Je n'y ai jamais cru. Des beaux mots pour bien nous captiver, nous enfermer. Mais vous... Je vous ai cru.
J'ai cru chaque mots. Que je vous appartient à jamais, qu'on cherche exactement la même chose, que nos attentes sont similaires, que c'est très beau, que je vous satisfais... Jusqu'au jour où... Ce ne l'est plus.
La légèreté de nos échanges est devenue forcée.
La perspectives de se voir n'est plus excitante, une appréhension s'est installée.
Nos jeux ne sont plus. Et nous, nous ne sommes plus que des cadavres du passé courant derrière un futur idéalisé, cassé, inateniable.
À un moment il fallait se rendre à l'évidence.

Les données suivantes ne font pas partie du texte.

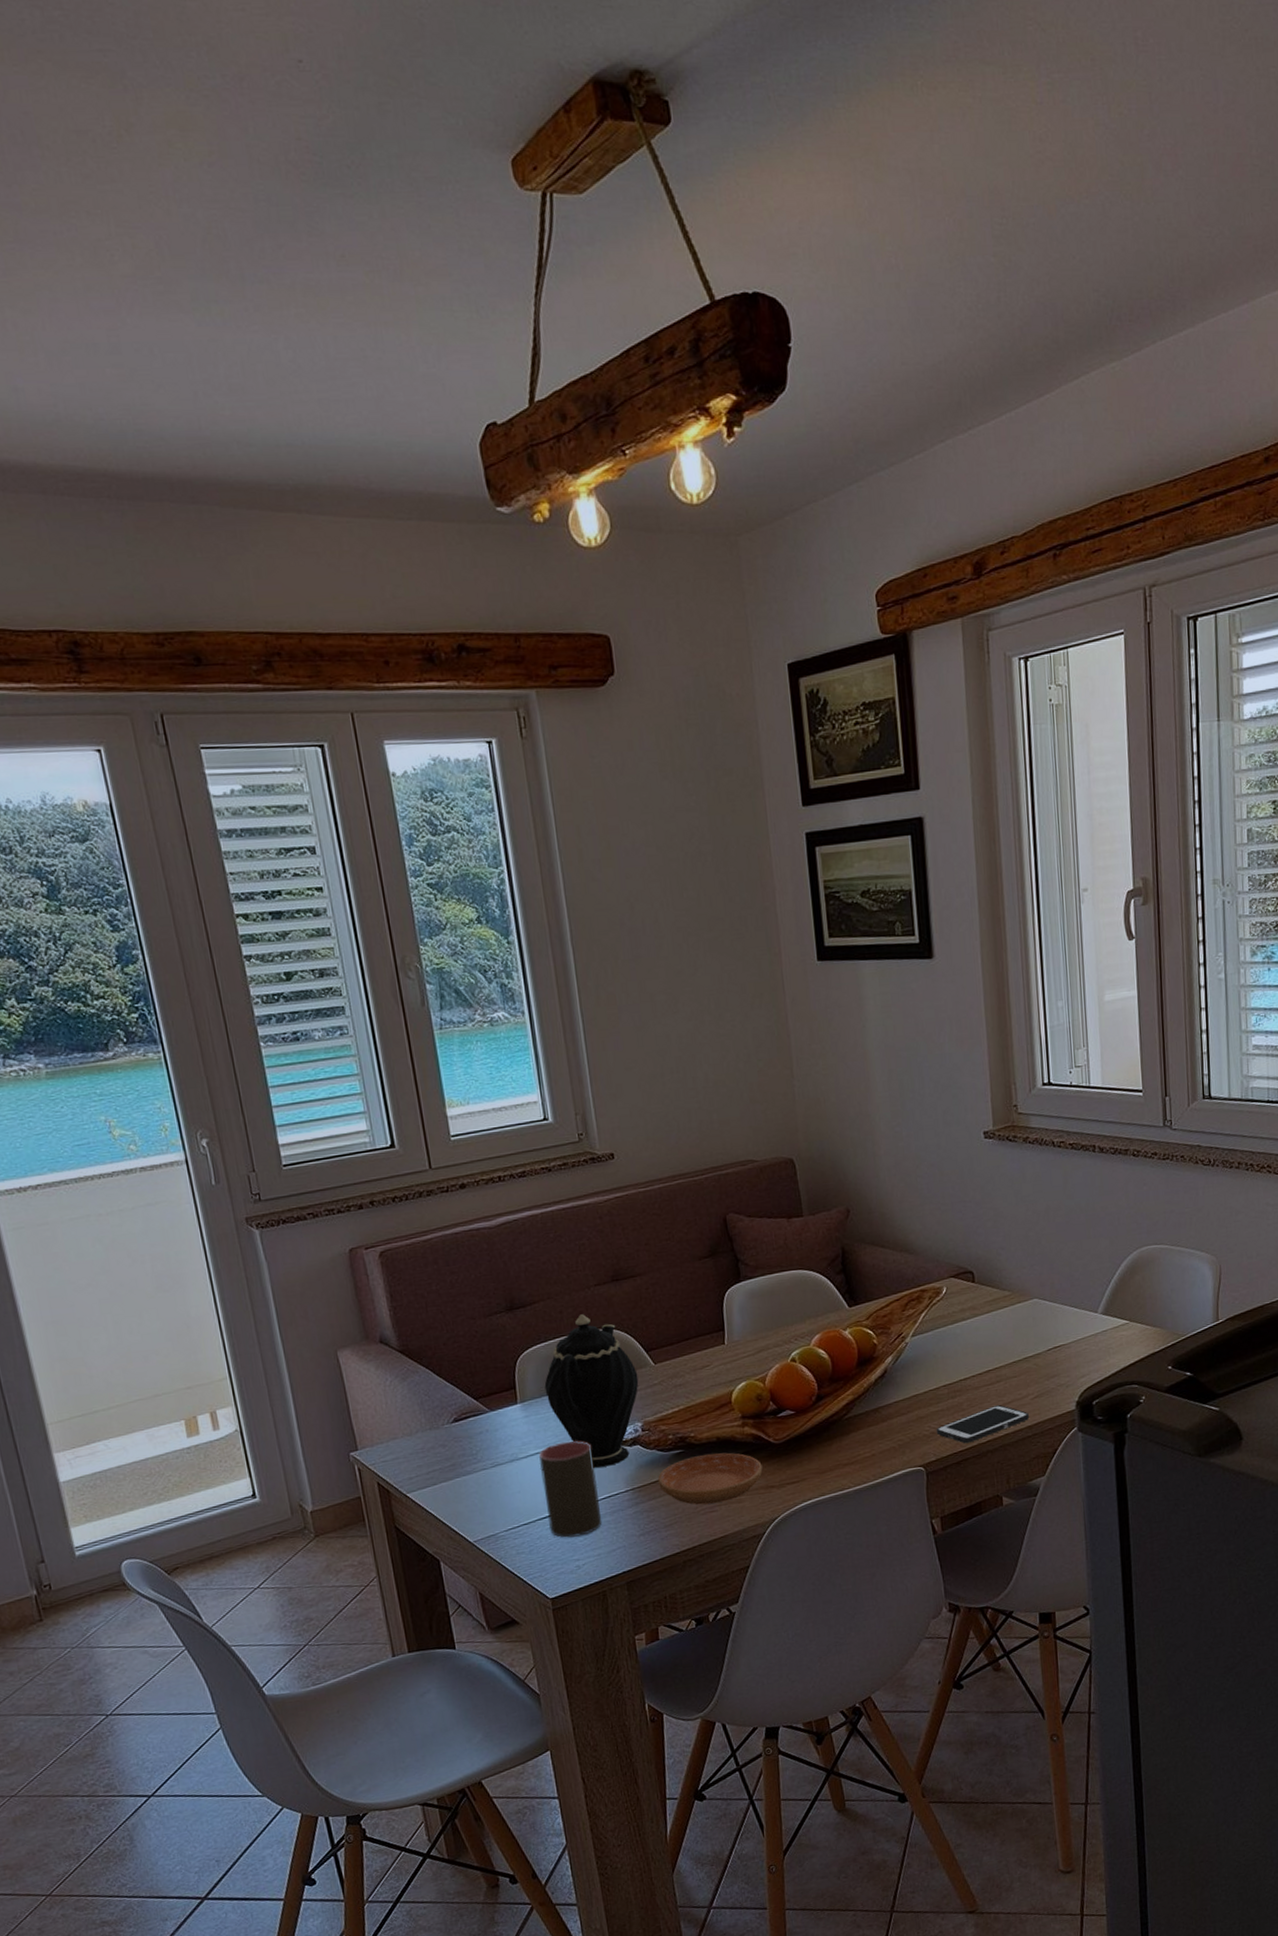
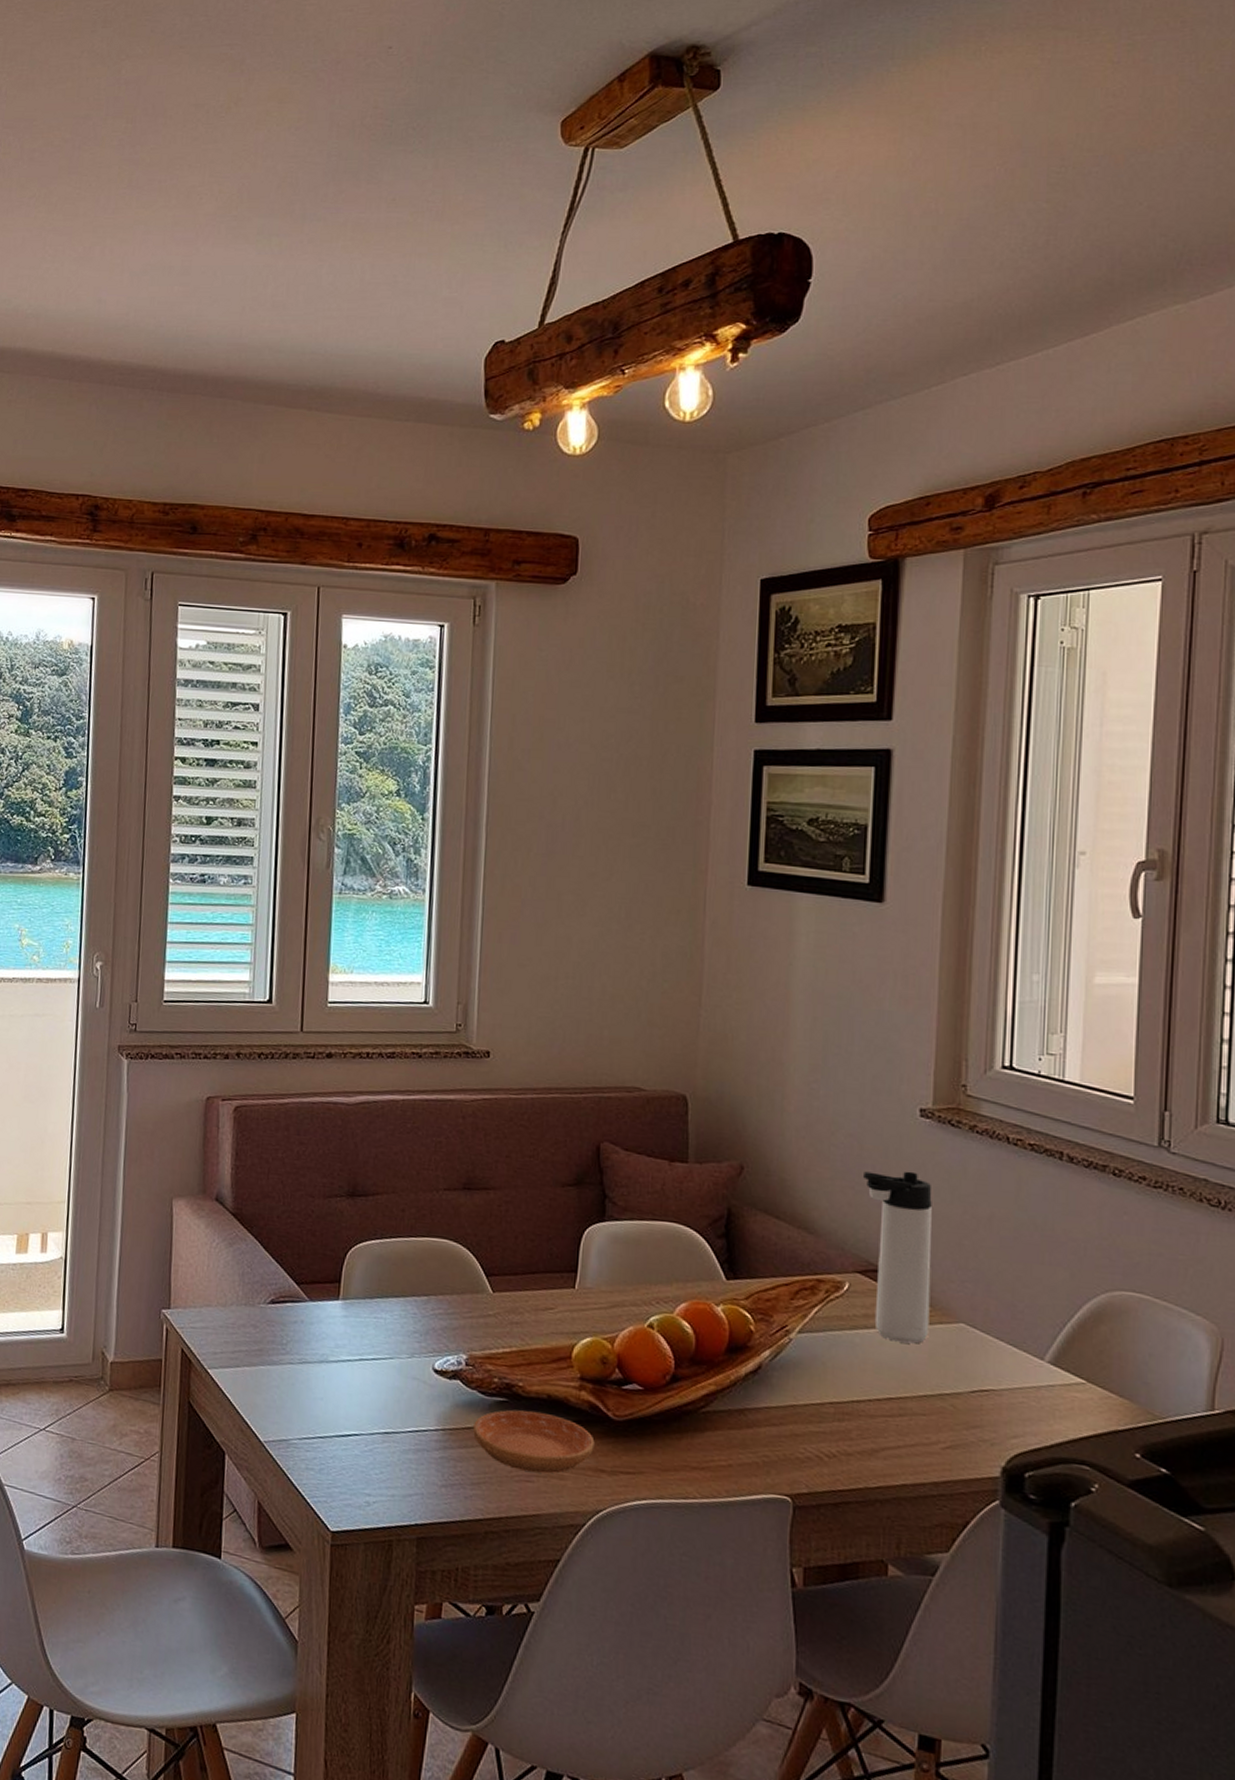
cup: present [539,1440,602,1538] -> none [345,1354,408,1468]
teapot: present [544,1314,639,1468] -> none [370,1218,473,1396]
cell phone: present [936,1405,1030,1444] -> none [812,1444,937,1484]
thermos bottle: none [945,1185,1011,1326] -> present [862,1171,932,1344]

On était un vampire et un zombie. Ça ne marche plus.
Un vampire qui essaie de chaque opportunité pour récupérer un sourire, une jouissance, à travers des promesses et des jeux frissonnants.
Un zombie a moitié présent. Sans vie, sans vision, sans envie, sans âme. Là pour... Je ne sais pas. Vous ne saviez pas non plus.
À un moment il fallait dire stop.
Et là, les mots reprennent leur places, les promesses se transforment en menaces.
C'est tellement dur de voir la personne qu'on a tant respecté, apprécié, tous les bonjour, tous les épreuves, toutes les preuves du lien, tout ce qui a été construit à deux, tout, cassés, perdu en un clin d'œil.
C'est moi qui me suis retrouvée cassée, délaissée, privée de sens, perdue, seule. Obligée de me confier à un écran tellement je suis désespérée.
J'ai perdu mon Maître, mon mailleur ami, par choix.